*** Data extract ***

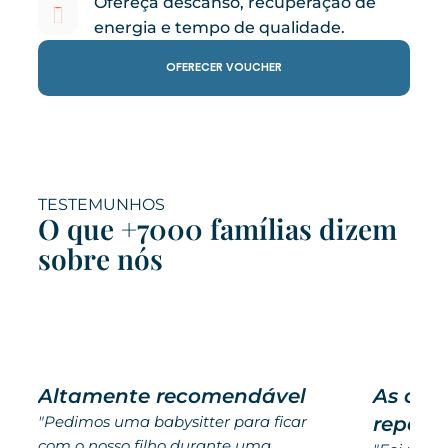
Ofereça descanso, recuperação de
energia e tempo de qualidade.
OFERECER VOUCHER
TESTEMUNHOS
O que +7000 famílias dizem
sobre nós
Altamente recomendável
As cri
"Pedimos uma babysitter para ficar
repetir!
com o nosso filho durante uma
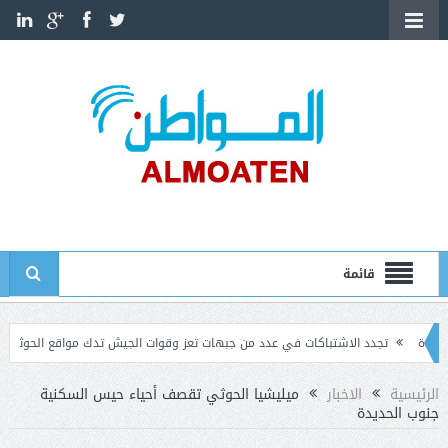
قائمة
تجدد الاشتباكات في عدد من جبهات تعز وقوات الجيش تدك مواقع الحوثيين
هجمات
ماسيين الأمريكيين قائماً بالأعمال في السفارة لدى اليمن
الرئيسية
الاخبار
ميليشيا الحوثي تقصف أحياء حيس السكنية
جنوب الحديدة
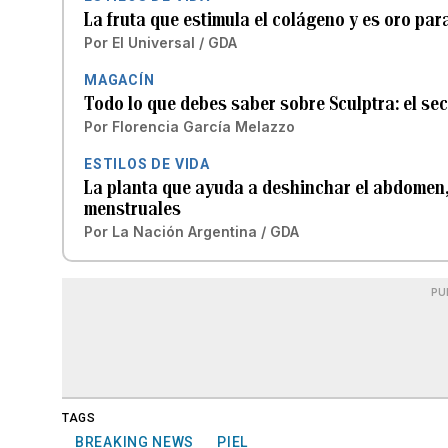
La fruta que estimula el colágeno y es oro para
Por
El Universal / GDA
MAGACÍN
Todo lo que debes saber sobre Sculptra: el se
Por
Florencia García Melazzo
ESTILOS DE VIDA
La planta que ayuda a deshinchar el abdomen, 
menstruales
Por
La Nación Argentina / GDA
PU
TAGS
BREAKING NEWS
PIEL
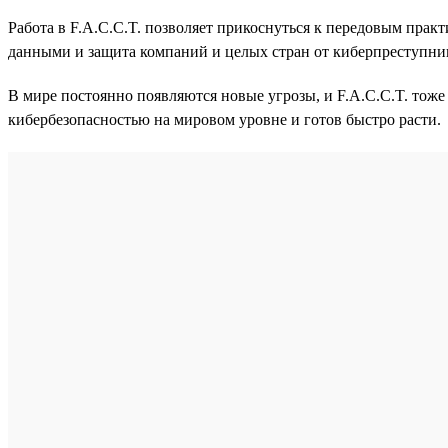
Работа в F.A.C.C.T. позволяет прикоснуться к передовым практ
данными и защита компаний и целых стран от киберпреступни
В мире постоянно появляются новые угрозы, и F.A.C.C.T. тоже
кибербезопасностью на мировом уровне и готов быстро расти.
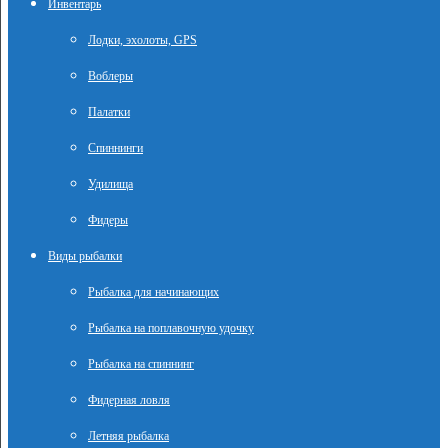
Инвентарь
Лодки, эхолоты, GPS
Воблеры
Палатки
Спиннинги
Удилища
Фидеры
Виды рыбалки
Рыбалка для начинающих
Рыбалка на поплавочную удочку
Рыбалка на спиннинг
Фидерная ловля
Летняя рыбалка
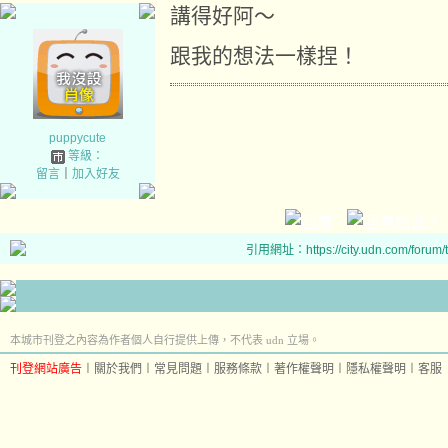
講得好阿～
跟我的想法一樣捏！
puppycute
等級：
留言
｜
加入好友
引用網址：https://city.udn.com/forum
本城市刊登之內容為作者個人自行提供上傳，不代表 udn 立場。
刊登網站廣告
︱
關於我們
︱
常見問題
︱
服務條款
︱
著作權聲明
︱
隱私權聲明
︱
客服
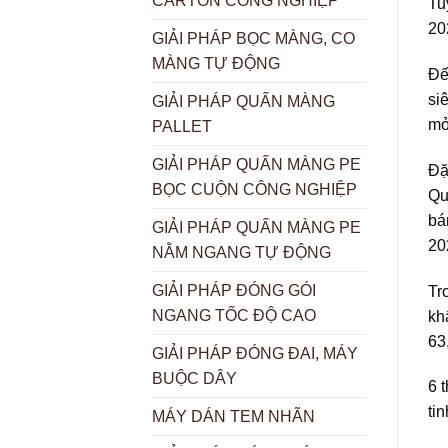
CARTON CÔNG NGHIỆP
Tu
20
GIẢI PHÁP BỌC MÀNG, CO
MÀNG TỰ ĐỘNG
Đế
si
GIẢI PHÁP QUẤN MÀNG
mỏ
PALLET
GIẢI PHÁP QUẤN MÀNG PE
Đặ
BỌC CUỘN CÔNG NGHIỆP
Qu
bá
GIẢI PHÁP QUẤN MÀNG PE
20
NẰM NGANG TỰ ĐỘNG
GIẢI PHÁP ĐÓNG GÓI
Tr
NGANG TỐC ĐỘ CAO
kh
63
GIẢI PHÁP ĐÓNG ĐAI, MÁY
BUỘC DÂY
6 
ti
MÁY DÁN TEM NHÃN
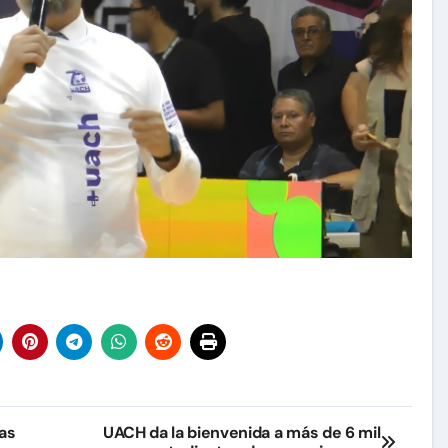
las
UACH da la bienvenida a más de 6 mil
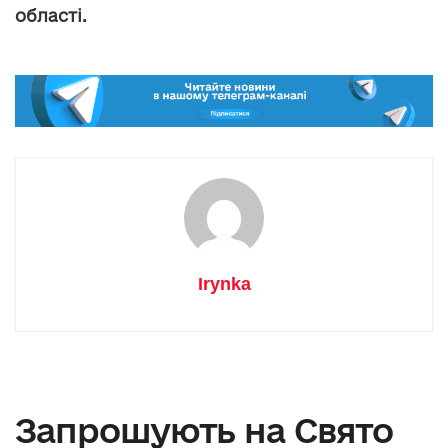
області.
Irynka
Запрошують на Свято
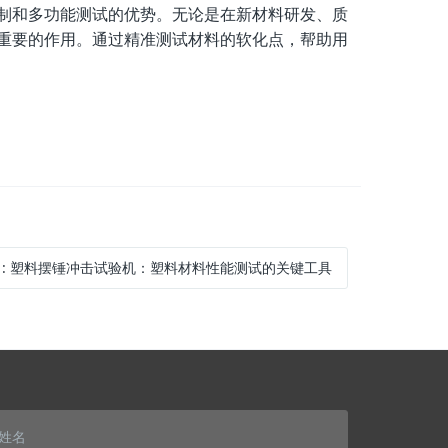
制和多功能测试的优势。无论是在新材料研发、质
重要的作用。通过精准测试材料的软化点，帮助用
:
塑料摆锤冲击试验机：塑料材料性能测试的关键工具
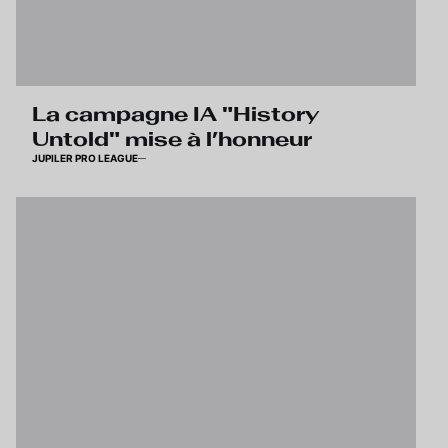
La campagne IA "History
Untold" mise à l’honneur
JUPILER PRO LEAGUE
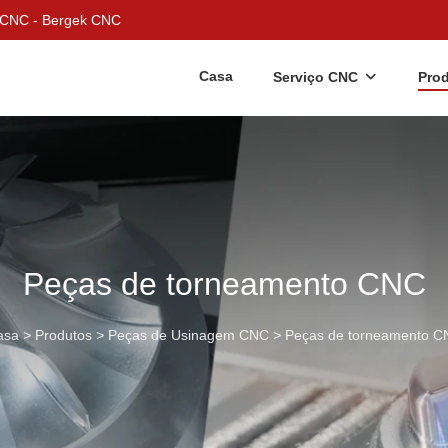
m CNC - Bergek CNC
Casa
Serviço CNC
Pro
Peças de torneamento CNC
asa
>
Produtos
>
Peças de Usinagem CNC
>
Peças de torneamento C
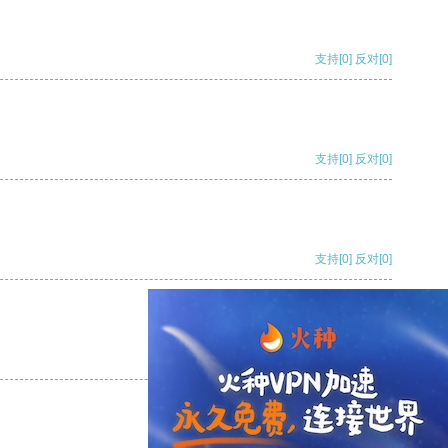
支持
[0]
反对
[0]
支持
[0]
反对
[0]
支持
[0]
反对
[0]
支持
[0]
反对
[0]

***
*** Data extract ***

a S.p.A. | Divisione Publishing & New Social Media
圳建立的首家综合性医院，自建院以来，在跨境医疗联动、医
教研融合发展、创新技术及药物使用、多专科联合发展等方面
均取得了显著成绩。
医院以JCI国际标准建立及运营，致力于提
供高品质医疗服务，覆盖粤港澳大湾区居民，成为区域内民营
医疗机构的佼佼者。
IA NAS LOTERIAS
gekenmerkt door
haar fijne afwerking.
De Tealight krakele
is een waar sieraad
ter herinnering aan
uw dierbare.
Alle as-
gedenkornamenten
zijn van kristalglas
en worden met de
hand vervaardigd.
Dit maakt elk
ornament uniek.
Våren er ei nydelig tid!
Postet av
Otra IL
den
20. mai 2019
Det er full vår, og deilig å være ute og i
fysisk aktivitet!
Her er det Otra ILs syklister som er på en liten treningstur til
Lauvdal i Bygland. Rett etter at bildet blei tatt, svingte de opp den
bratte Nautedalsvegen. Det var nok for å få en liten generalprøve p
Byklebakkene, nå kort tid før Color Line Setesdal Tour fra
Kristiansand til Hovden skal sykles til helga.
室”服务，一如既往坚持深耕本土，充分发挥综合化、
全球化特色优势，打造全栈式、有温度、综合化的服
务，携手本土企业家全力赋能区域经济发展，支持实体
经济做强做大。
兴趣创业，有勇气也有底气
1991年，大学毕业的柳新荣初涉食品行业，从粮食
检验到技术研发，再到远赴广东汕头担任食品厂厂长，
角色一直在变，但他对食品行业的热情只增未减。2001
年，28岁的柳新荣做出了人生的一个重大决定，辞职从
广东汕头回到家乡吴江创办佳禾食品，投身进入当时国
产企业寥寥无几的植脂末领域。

***

**Task goal**
From the entries above, write out only the lines starting at the line that holds "uw dierbare." and ending at the line that holds "年，28岁的柳新荣做出了人生的一个重大决定，辞职从", keeping both and matching them exactly.

**Result for this task**
uw dierbare.
Alle as-
gedenkornamenten
zijn van kristalglas
en worden met de
hand vervaardigd.
Dit maakt elk
ornament uniek.
Våren er ei nydelig tid!
Postet av
Otra IL
den
20. mai 2019
Det er full vår, og deilig å være ute og i
fysisk aktivitet!
Her er det Otra ILs syklister som er på en liten treningstur til
Lauvdal i Bygland. Rett etter at bildet blei tatt, svingte de opp den
bratte Nautedalsvegen. Det var nok for å få en liten generalprøve p
Byklebakkene, nå kort tid før Color Line Setesdal Tour fra
Kristiansand til Hovden skal sykles til helga.
室”服务，一如既往坚持深耕本土，充分发挥综合化、
全球化特色优势，打造全栈式、有温度、综合化的服
务，携手本土企业家全力赋能区域经济发展，支持实体
经济做强做大。
兴趣创业，有勇气也有底气
1991年，大学毕业的柳新荣初涉食品行业，从粮食
检验到技术研发，再到远赴广东汕头担任食品厂厂长，
角色一直在变，但他对食品行业的热情只增未减。2001
年，28岁的柳新荣做出了人生的一个重大决定，辞职从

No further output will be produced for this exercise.